### Brief:
Copy out the text of every item below, keeping each line as it appears, and leave the pictures out of your answer.

** Exercise inputs follows **

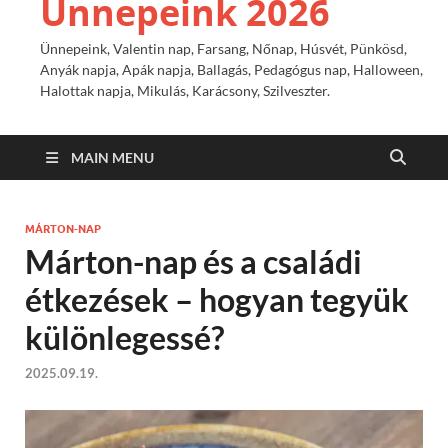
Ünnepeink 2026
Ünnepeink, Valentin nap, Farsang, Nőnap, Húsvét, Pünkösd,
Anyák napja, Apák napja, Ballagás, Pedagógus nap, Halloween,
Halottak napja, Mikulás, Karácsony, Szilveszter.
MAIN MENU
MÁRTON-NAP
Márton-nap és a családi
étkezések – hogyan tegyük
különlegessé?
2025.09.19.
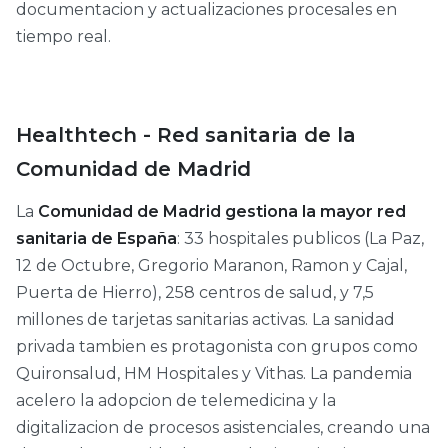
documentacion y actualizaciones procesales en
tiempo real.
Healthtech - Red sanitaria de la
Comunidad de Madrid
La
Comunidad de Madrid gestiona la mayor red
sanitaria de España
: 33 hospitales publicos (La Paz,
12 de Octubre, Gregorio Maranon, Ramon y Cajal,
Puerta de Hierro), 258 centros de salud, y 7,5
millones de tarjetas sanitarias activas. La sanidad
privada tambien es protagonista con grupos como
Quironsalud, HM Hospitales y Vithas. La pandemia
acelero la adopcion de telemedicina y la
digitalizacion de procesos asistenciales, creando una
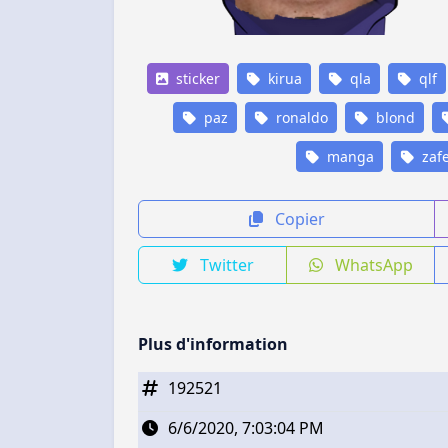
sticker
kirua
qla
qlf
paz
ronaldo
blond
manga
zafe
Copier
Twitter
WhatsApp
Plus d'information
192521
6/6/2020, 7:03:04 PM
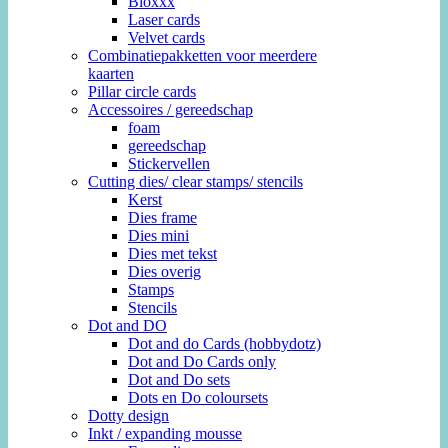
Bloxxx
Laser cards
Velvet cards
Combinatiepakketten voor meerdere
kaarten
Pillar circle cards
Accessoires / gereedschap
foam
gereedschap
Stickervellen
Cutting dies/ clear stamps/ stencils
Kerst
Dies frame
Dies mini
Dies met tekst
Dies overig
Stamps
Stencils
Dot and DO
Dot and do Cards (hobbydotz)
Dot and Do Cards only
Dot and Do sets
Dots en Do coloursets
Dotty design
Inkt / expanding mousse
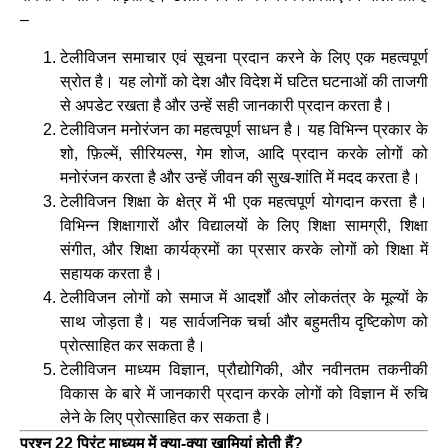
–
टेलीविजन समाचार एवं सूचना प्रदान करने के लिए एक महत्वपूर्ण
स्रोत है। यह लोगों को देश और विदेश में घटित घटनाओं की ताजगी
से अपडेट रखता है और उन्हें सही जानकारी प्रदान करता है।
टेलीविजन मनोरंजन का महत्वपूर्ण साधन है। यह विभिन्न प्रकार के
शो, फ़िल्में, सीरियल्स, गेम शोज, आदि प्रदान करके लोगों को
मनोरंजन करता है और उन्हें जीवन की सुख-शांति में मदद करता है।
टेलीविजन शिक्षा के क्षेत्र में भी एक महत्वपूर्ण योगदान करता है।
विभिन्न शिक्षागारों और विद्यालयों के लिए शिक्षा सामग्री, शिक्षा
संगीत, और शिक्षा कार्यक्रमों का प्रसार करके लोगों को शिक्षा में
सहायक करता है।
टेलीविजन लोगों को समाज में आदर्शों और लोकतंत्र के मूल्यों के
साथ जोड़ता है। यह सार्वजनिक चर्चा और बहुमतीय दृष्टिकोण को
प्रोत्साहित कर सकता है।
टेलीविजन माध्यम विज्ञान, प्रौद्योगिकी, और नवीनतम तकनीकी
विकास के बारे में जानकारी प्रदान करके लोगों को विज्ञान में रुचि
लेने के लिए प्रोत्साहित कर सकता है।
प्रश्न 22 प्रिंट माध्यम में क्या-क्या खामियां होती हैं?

** End of Exercise inputs **

### Output of the task:
Ünnepeink 2026
Ünnepeink, Valentin nap, Farsang, Nőnap, Húsvét, Pünkösd,
Anyák napja, Apák napja, Ballagás, Pedagógus nap, Halloween,
Halottak napja, Mikulás, Karácsony, Szilveszter.
MAIN MENU
MÁRTON-NAP
Márton-nap és a családi
étkezések – hogyan tegyük
különlegessé?
2025.09.19.
documentacion y actualizaciones procesales en
tiempo real.
Healthtech - Red sanitaria de la
Comunidad de Madrid
La
Comunidad de Madrid gestiona la mayor red
sanitaria de España
: 33 hospitales publicos (La Paz,
12 de Octubre, Gregorio Maranon, Ramon y Cajal,
Puerta de Hierro), 258 centros de salud, y 7,5
millones de tarjetas sanitarias activas. La sanidad
privada tambien es protagonista con grupos como
Quironsalud, HM Hospitales y Vithas. La pandemia
acelero la adopcion de telemedicina y la
digitalizacion de procesos asistenciales, creando una
sticker
kirua
qla
qlf
paz
ronaldo
blond
manga
zafe
Copier
Twitter
WhatsApp
Plus d'information
192521
6/6/2020, 7:03:04 PM
Bloxxx
Laser cards
Velvet cards
Combinatiepakketten voor meerdere
kaarten
Pillar circle cards
Accessoires / gereedschap
foam
gereedschap
Stickervellen
Cutting dies/ clear stamps/ stencils
Kerst
Dies frame
Dies mini
Dies met tekst
Dies overig
Stamps
Stencils
Dot and DO
Dot and do Cards (hobbydotz)
Dot and Do Cards only
Dot and Do sets
Dots en Do coloursets
Dotty design
Inkt / expanding mousse
–
टेलीविजन समाचार एवं सूचना प्रदान करने के लिए एक महत्वपूर्ण
स्रोत है। यह लोगों को देश और विदेश में घटित घटनाओं की ताजगी
से अपडेट रखता है और उन्हें सही जानकारी प्रदान करता है।
टेलीविजन मनोरंजन का महत्वपूर्ण साधन है। यह विभिन्न प्रकार के
शो, फ़िल्में, सीरियल्स, गेम शोज, आदि प्रदान करके लोगों को
मनोरंजन करता है और उन्हें जीवन की सुख-शांति में मदद करता है।
टेलीविजन शिक्षा के क्षेत्र में भी एक महत्वपूर्ण योगदान करता है।
विभिन्न शिक्षागारों और विद्यालयों के लिए शिक्षा सामग्री, शिक्षा
संगीत, और शिक्षा कार्यक्रमों का प्रसार करके लोगों को शिक्षा में
सहायक करता है।
टेलीविजन लोगों को समाज में आदर्शों और लोकतंत्र के मूल्यों के
साथ जोड़ता है। यह सार्वजनिक चर्चा और बहुमतीय दृष्टिकोण को
प्रोत्साहित कर सकता है।
टेलीविजन माध्यम विज्ञान, प्रौद्योगिकी, और नवीनतम तकनीकी
विकास के बारे में जानकारी प्रदान करके लोगों को विज्ञान में रुचि
लेने के लिए प्रोत्साहित कर सकता है।
प्रश्न 22 प्रिंट माध्यम में क्या-क्या खामियां होती हैं?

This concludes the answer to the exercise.